About Blind Boy Paxton

Although only in his 20s, Jerron “Blind Boy” Paxton has earned a reputation for transporting audiences back to the 1920s and making them wish they could stay there for good. This young musician sings and plays banjo, guitar, piano, fiddle, harmonica, Cajun accordion and the bones (percussion) with an eerie ability to transform traditional jazz, blues, folk and country into the here and now, and make it real.

He was born in 1989 in the Watts district of Los Angeles, where his extended family had moved from Louisiana. His southern roots would have a strong influence on him. As a youngster he spent time listening to his hometown blues radio station, as well as the old Cajun and country blues songs his grandmother used to sing. He began playing the fiddle when he was 12, picking up the banjo two years later. Since his childhood, he has added multiple other instruments although the banjo was his first serious instrument. As a teenager he was diagnosed as having central retinal degeneration, losing most of his eyesight by the age of 16, leading to his stage name of Blind Boy Paxton.
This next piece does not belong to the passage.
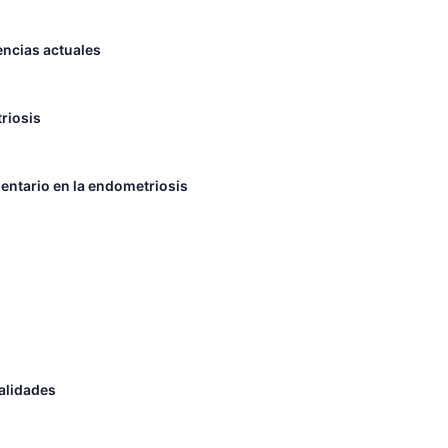
encias actuales
triosis
entario en la endometriosis
ealidades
In 2007, Mr. Paxton moved to upstate New York to attend Marist College in Poughkeepsie. Finding that he was spending most of his time playing the piano, he moved to Brooklyn. He became part of the music scene at the Jalopy Theater, where he met and played with many of the blues and jazz musicians who helped him find gigs that started him on his professional career. He transferred to the New School for Jazz and Contemporary Music in Greenwich Village but left after two years, finding that he wanted to concentrate on early jazz and blues – his real musical heritage.

Recognition of his prodigious talent led Mr. Paxton to be named Artistic Director of the Port Townsend Acoustic Blues Workshop and Festival in 2014, where he performs as well as teaches. His growing reputation led Living Blues magazine in December 2012 to place him on the cover of their issue entitled “The Next Generation of the Acoustic Blues.”

Program will be announced from the stage.
There will be one intermission.

At the conclusion of the program, members of the audience are invited to meet Mr. Paxton and share refreshments generously donated by Simon’s Marketplace.